Machine readability needs to be accomplished before Xanadu, so that data can be verified and the "rules" enforced.

Standards Tactics

The web is a series of servers and software agreeing to operate around a set of principles. These protocols (or standards), are usually generally agreed on but the specifics can vary quite a bit.

Standards like HTML, CSS, HTTP, TLS, SSL, et al, all work because developers opt to implement them. If a site is different from the standard, it behaves oddly. Users are likely notice. Unfortunately, there's no way to similarly police standards on data integrity.

URLs are a generally agreed on, but the specifics get wonky. Everyone agrees on .com. what what comes after the slash? IDs or descriptive URLs? Query parameters or path names? Dates or titles? Even developer principles like REST are highly contentious. If a computer had to guess what lived on a random page based solely on the URL … well, that's how Google makes the big bucks.
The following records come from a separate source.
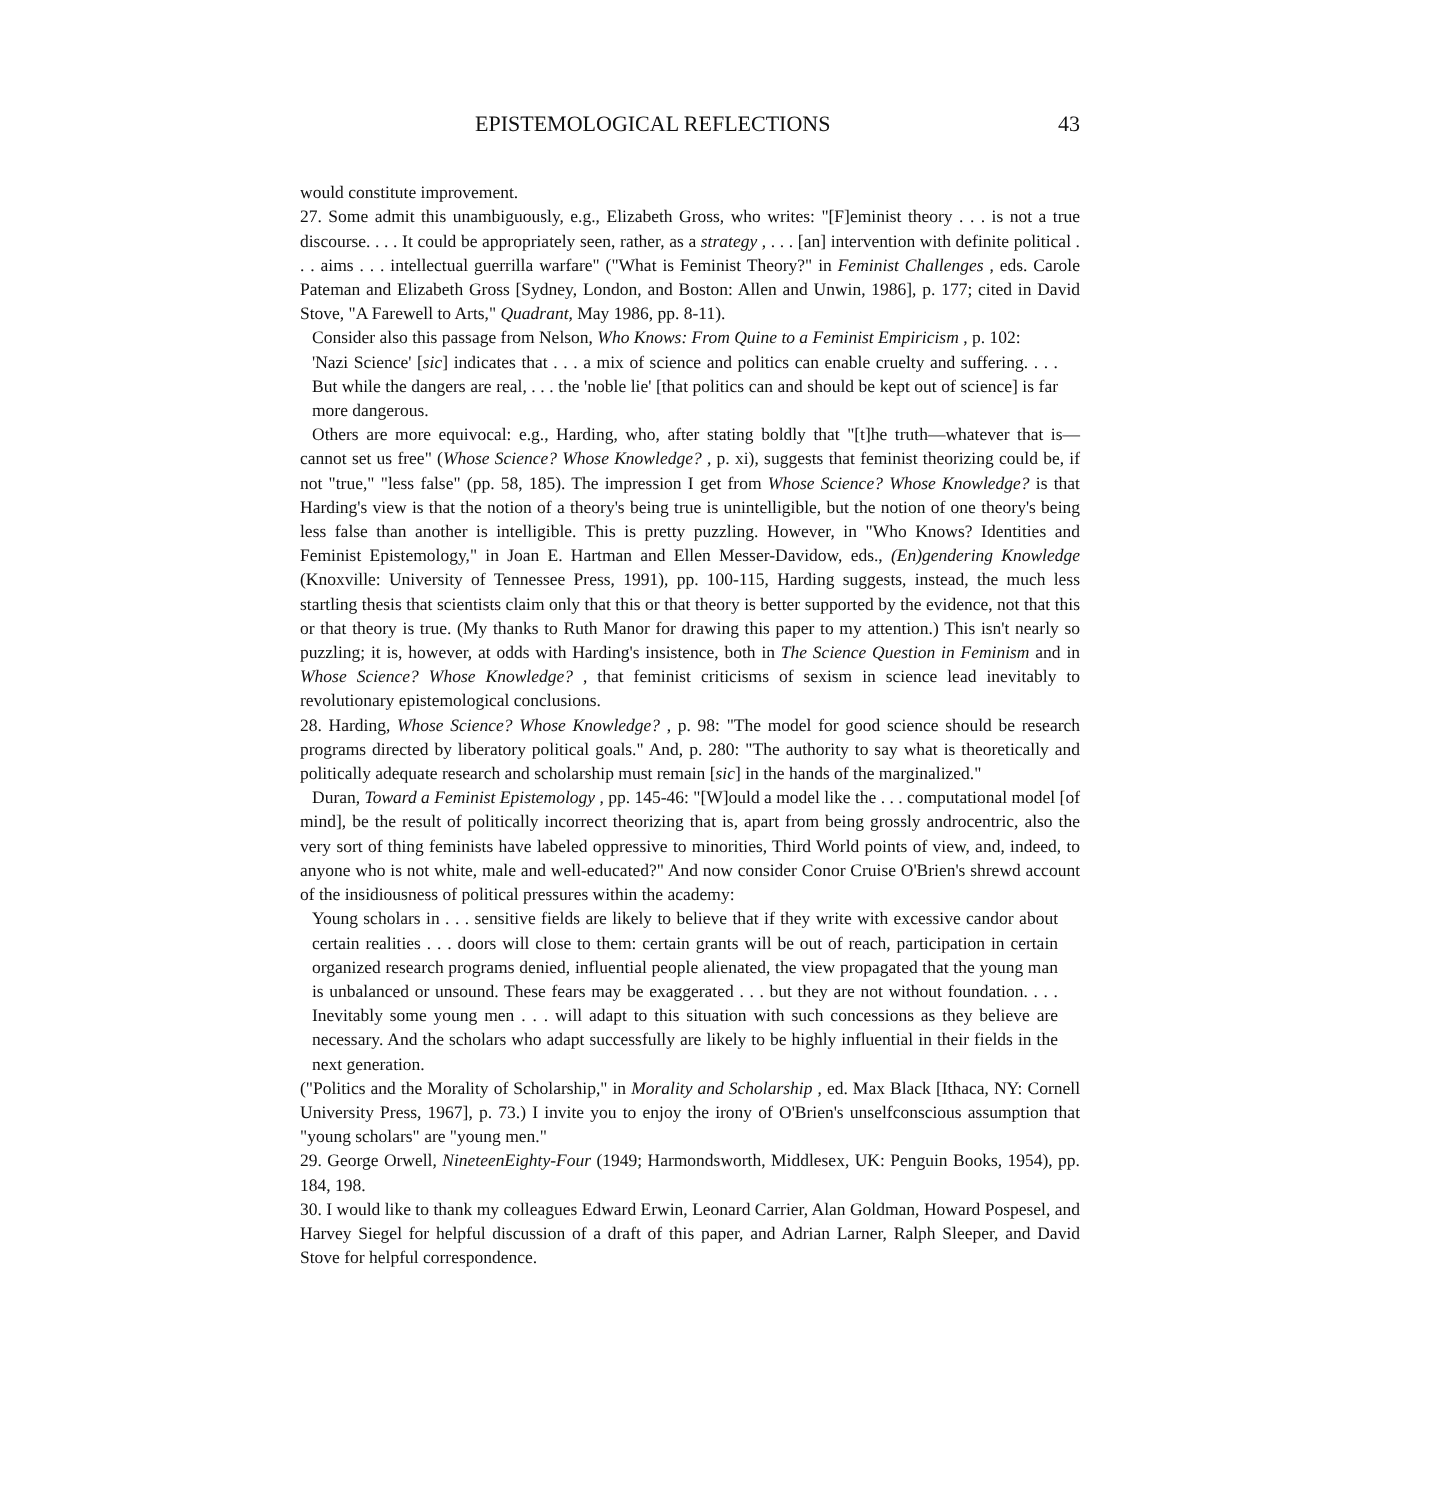EPISTEMOLOGICAL REFLECTIONS 43
would constitute improvement.
27. Some admit this unambiguously, e.g., Elizabeth Gross, who writes: "[F]eminist theory . . . is not a true discourse. . . . It could be appropriately seen, rather, as a strategy , . . . [an] intervention with definite political . . . aims . . . intellectual guerrilla warfare" ("What is Feminist Theory?" in Feminist Challenges , eds. Carole Pateman and Elizabeth Gross [Sydney, London, and Boston: Allen and Unwin, 1986], p. 177; cited in David Stove, "A Farewell to Arts," Quadrant, May 1986, pp. 8-11).
Consider also this passage from Nelson, Who Knows: From Quine to a Feminist Empiricism , p. 102:
'Nazi Science' [sic] indicates that . . . a mix of science and politics can enable cruelty and suffering. . . . But while the dangers are real, . . . the 'noble lie' [that politics can and should be kept out of science] is far more dangerous.
Others are more equivocal: e.g., Harding, who, after stating boldly that "[t]he truth—whatever that is—cannot set us free" (Whose Science? Whose Knowledge? , p. xi), suggests that feminist theorizing could be, if not "true," "less false" (pp. 58, 185). The impression I get from Whose Science? Whose Knowledge? is that Harding's view is that the notion of a theory's being true is unintelligible, but the notion of one theory's being less false than another is intelligible. This is pretty puzzling. However, in "Who Knows? Identities and Feminist Epistemology," in Joan E. Hartman and Ellen Messer-Davidow, eds., (En)gendering Knowledge (Knoxville: University of Tennessee Press, 1991), pp. 100-115, Harding suggests, instead, the much less startling thesis that scientists claim only that this or that theory is better supported by the evidence, not that this or that theory is true. (My thanks to Ruth Manor for drawing this paper to my attention.) This isn't nearly so puzzling; it is, however, at odds with Harding's insistence, both in The Science Question in Feminism and in Whose Science? Whose Knowledge? , that feminist criticisms of sexism in science lead inevitably to revolutionary epistemological conclusions.
28. Harding, Whose Science? Whose Knowledge? , p. 98: "The model for good science should be research programs directed by liberatory political goals." And, p. 280: "The authority to say what is theoretically and politically adequate research and scholarship must remain [sic] in the hands of the marginalized."
Duran, Toward a Feminist Epistemology , pp. 145-46: "[W]ould a model like the . . . computational model [of mind], be the result of politically incorrect theorizing that is, apart from being grossly androcentric, also the very sort of thing feminists have labeled oppressive to minorities, Third World points of view, and, indeed, to anyone who is not white, male and well-educated?" And now consider Conor Cruise O'Brien's shrewd account of the insidiousness of political pressures within the academy:
Young scholars in . . . sensitive fields are likely to believe that if they write with excessive candor about certain realities . . . doors will close to them: certain grants will be out of reach, participation in certain organized research programs denied, influential people alienated, the view propagated that the young man is unbalanced or unsound. These fears may be exaggerated . . . but they are not without foundation. . . . Inevitably some young men . . . will adapt to this situation with such concessions as they believe are necessary. And the scholars who adapt successfully are likely to be highly influential in their fields in the next generation.
("Politics and the Morality of Scholarship," in Morality and Scholarship , ed. Max Black [Ithaca, NY: Cornell University Press, 1967], p. 73.) I invite you to enjoy the irony of O'Brien's unselfconscious assumption that "young scholars" are "young men."
29. George Orwell, NineteenEighty-Four (1949; Harmondsworth, Middlesex, UK: Penguin Books, 1954), pp. 184, 198.
30. I would like to thank my colleagues Edward Erwin, Leonard Carrier, Alan Goldman, Howard Pospesel, and Harvey Siegel for helpful discussion of a draft of this paper, and Adrian Larner, Ralph Sleeper, and David Stove for helpful correspondence.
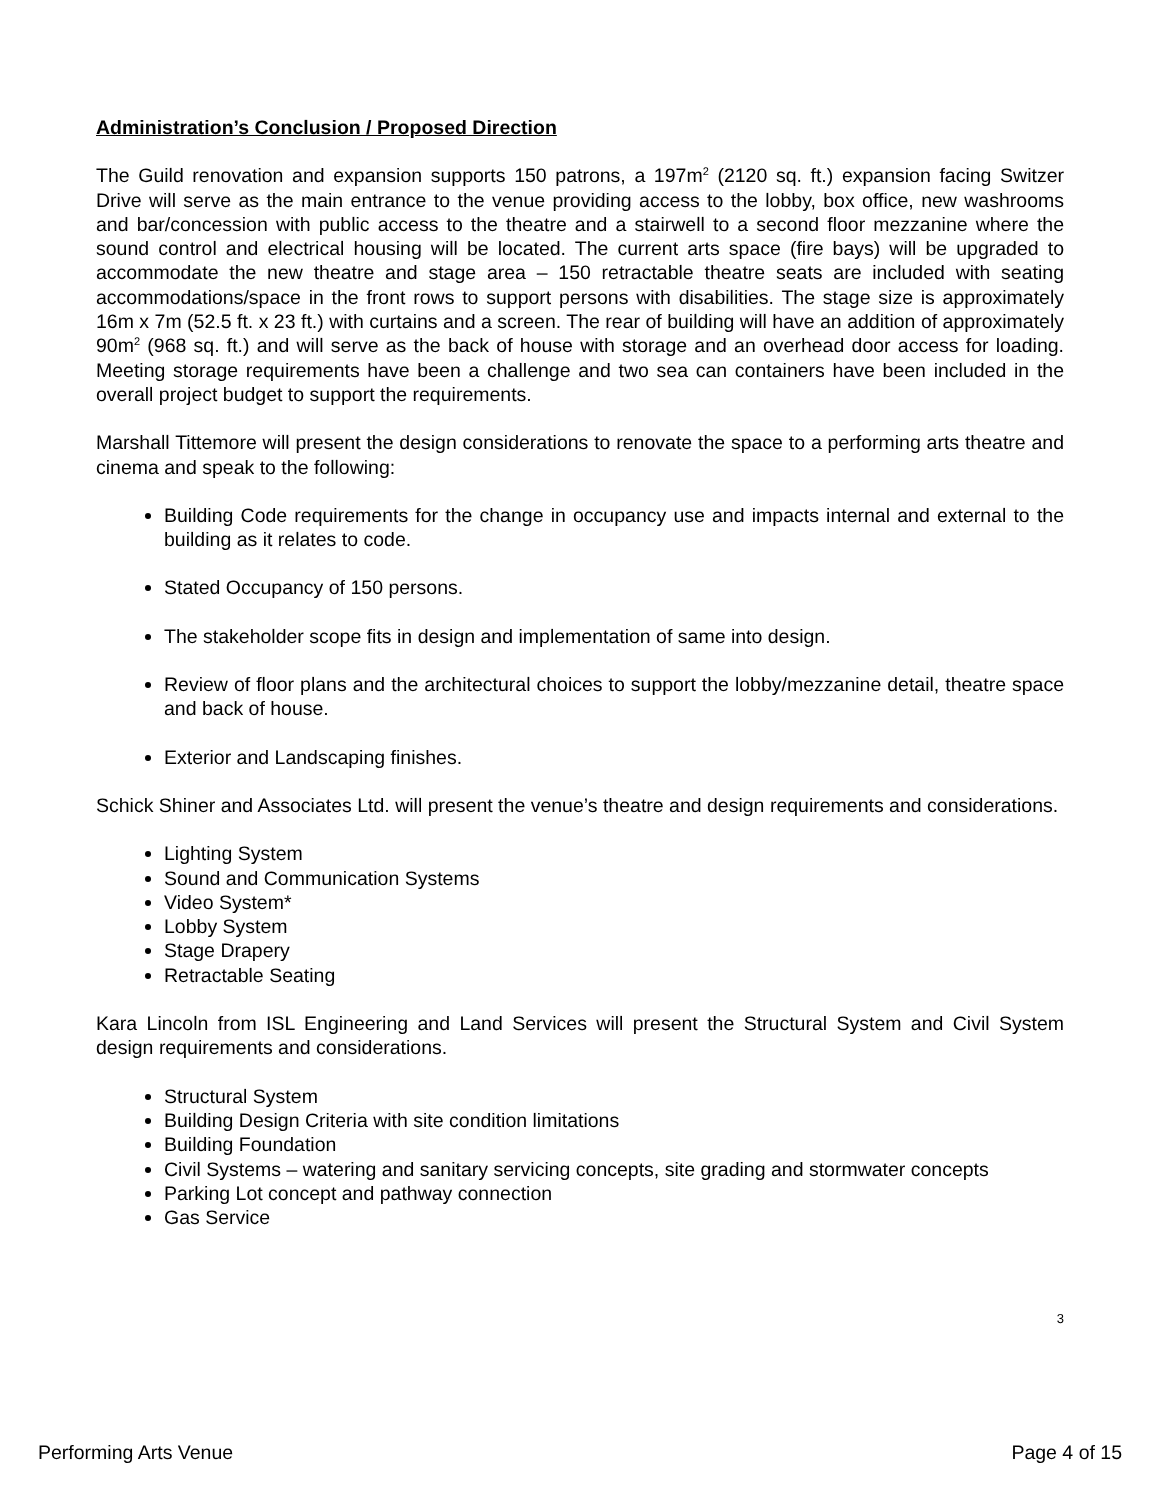Administration’s Conclusion / Proposed Direction
The Guild renovation and expansion supports 150 patrons, a 197m<sup>2</sup> (2120 sq. ft.) expansion facing Switzer Drive will serve as the main entrance to the venue providing access to the lobby, box office, new washrooms and bar/concession with public access to the theatre and a stairwell to a second floor mezzanine where the sound control and electrical housing will be located. The current arts space (fire bays) will be upgraded to accommodate the new theatre and stage area – 150 retractable theatre seats are included with seating accommodations/space in the front rows to support persons with disabilities. The stage size is approximately 16m x 7m (52.5 ft. x 23 ft.) with curtains and a screen. The rear of building will have an addition of approximately 90m<sup>2</sup> (968 sq. ft.) and will serve as the back of house with storage and an overhead door access for loading. Meeting storage requirements have been a challenge and two sea can containers have been included in the overall project budget to support the requirements.
Marshall Tittemore will present the design considerations to renovate the space to a performing arts theatre and cinema and speak to the following:
Building Code requirements for the change in occupancy use and impacts internal and external to the building as it relates to code.
Stated Occupancy of 150 persons.
The stakeholder scope fits in design and implementation of same into design.
Review of floor plans and the architectural choices to support the lobby/mezzanine detail, theatre space and back of house.
Exterior and Landscaping finishes.
Schick Shiner and Associates Ltd. will present the venue’s theatre and design requirements and considerations.
Lighting System
Sound and Communication Systems
Video System*
Lobby System
Stage Drapery
Retractable Seating
Kara Lincoln from ISL Engineering and Land Services will present the Structural System and Civil System design requirements and considerations.
Structural System
Building Design Criteria with site condition limitations
Building Foundation
Civil Systems – watering and sanitary servicing concepts, site grading and stormwater concepts
Parking Lot concept and pathway connection
Gas Service
3
Performing Arts Venue Page 4 of 15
URLs are just a part of the problem. Perhaps, if data was truly machine-readable, we would have a way of determining if it was canonical without depending on a standardization of URL schemes. Of course, machine-readability is still in it's early stages.

Data immutability could then be enforced by some sort of cryptographic system similar to Bitcoin's that focuses on ownership and history. Bitcoin works because each piece of currency is constructed out of a permanent record of all previous transactions. Such a system could would allow for data to be updated while remaining canonical and immutable.

Ensuring data is always protected against deletion or downtime is a tough proposition. Determining who actually owns data is difficult.

If that could be solved, perhaps a system of owner reputation cloud be tied to the availability of all of their data. I've been impressed by a Yelp like system of personal reputation presented in Daniel Suarez's sci-fi Deamon series in which every person gets rated on a dual scale of 5 points, and the number of reviews. Of course, true identity is necessary, and that's another problem. Regardless, ownership is necessary to deliver notifications on access. So, add a requirement to the list:

  1. Data must be canonical. Data should be accessible by only one URI, and should be verifiable as unique.
  2. Data must be immutable. It should not be possible to delete data. Changes should be recorded.
  3. Use of data should leave a trace. Access and modification should be recorded and the owner notified.
  4. Data must have an owner. A "responsible party" is attached to all data, and they're ultimately responsible for ensuring the rules are followed.

Even notification is a hard problem. It's not practical to send an email every time someone looks up your email address. A log file would need to live somewhere and isn't particularly user friendly. A new system would have to be built.

This might all be possible in a highly centralized system – the very thing that we'd like to avoid. Developing a set of protocols to describe all of this has a massive adoption problem. I don't see a path toward getting here.